I’ve never heard anyone say after a lopsided loss that they were given bang for their buck because the Jumbotron operator was at the top of his game or because they almost caught a T-shirt in the stands. Nothing sends people home happy than winning, a problem that persisted this season until it was too late.
The Sabres have the 23rd-best team in the league after a 4-1 loss to the Blue Jackets on Fan Appreciation Night. Buffalo has a 19-14-7 record since losing six straight games going into the midpoint of the season. They’re 5-2-1 over the last eight games and 10-6-4 over their last 20, signs of better days ahead.
“At some point, you have to expect yourself to be in the playoffs every year,” Jack Eichel said. “You have to expect yourself to be in the hunt. That’s what we wanted to do this year. Obviously, we came up short. We want to be a team that year in and year out, we have a chance to do something special.”
Year in and year out, fans longed for Buffalo to do something mediocre.
The Sabres are considerably better and more entertaining than they were in recent years, but let’s not use the basement as a benchmark. They were a waste of time and money, the polar opposite of what fans should accept, for two years before finally turning things around over the past 40 games.
Tim Murray upgraded the roster, adding a key piece in leader Ryan O’Reilly. Rookies such as Eichel and Sam Reinhart, who connected for a power-play goal Friday, have worked through growing pains and taken ownership in their team. The Sabres are more familiar with each other and their coach.
“We had a longer way to go than I thought we did,” Bylsma said. “The mentality of our players to win hockey games also had farther to come from than I thought.”

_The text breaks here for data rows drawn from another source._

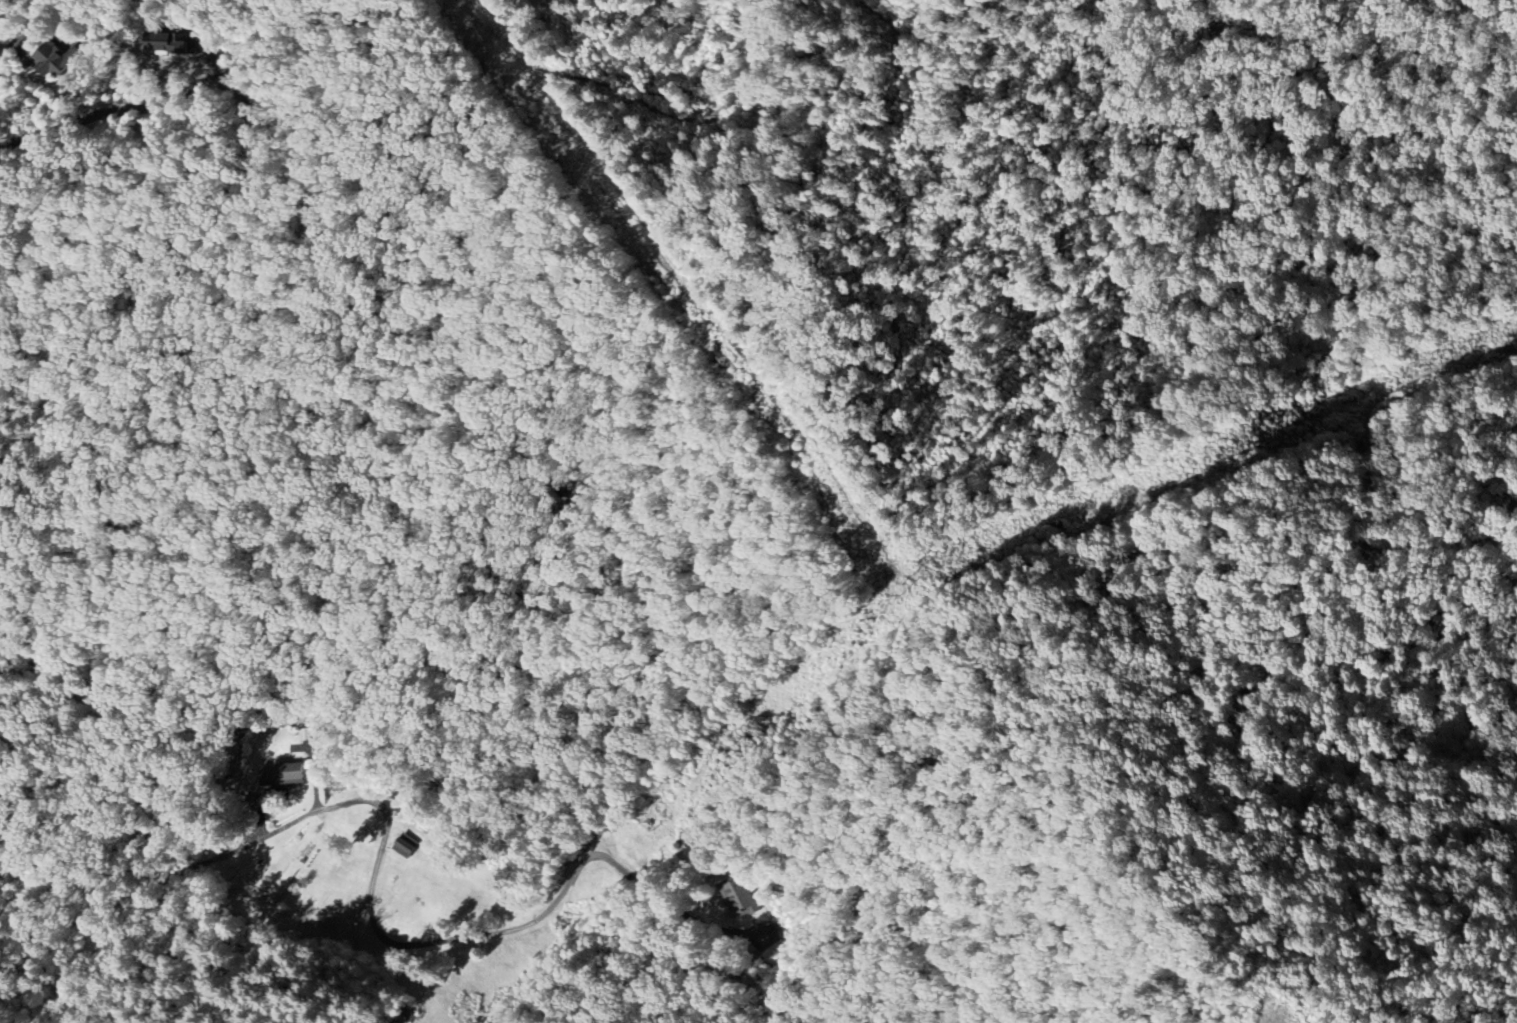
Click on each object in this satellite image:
road: (22, 38)
building: (168, 43)
building: (56, 60)
road: (109, 104)
power tower: (907, 588)
building: (282, 772)
road: (371, 880)
building: (741, 900)
power tower: (479, 989)
road: (1273, 1021)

Bylsma usually chooses his words carefully, and he was particularly selective Friday. His message was obvious. The losing culture that began before he arrived caused more damage than he expected. He started from scratch and changed attitudes of players who had grown accustomed to losing or didn’t understand winning.
Culture changes take time. Ask the Bills. Bylsma spent months figuring which buttons to push with his players and just as long for them to understand him. He stressed the importance of detail, repeatedly pounding home his message until it became instinctive. It’s a continuous work in progress, but there has been progress.
“I hate to say it, but there were guys like me who had been around, we had habits that we developed that were not good,” Marcus Foligno said. “We had to get rid of them. It took a while, but it made us better players and a better team. You can already see the way Dan wants this team to be. We want to be winners, but you have to buy in.”
The next step is carrying mild success, particularly in March and April, into next season and building. Any team can jump seven spots from the bottom to 23rd in one season, but it’s harder to improve from 23rd to 16th.
Bylsma learned after winning the Stanley Cup as a rookie coach in Pittsburgh that one season doesn’t always carry to the next. Each season is a separate entity. It will get much tougher to make major strides.
Top teams still don’t see Buffalo as a threat. The Sabres faced their share of backup goalies, including the one Friday. Buffalo still need upgrades in talent, still lack depth on defense, still have a recruiting problem, still have much work ahead.
At least there’s a foundation for hope.
“Yes, we’ve improved,” Bylsma said. “Our habits have improved. Our defense has improved, also our mentality. We think we can win. Regardless of where you’re team finishes, you always start at the beginning of the year. You have to build again in how you play and what you do. The starting point, I expect to be much different.”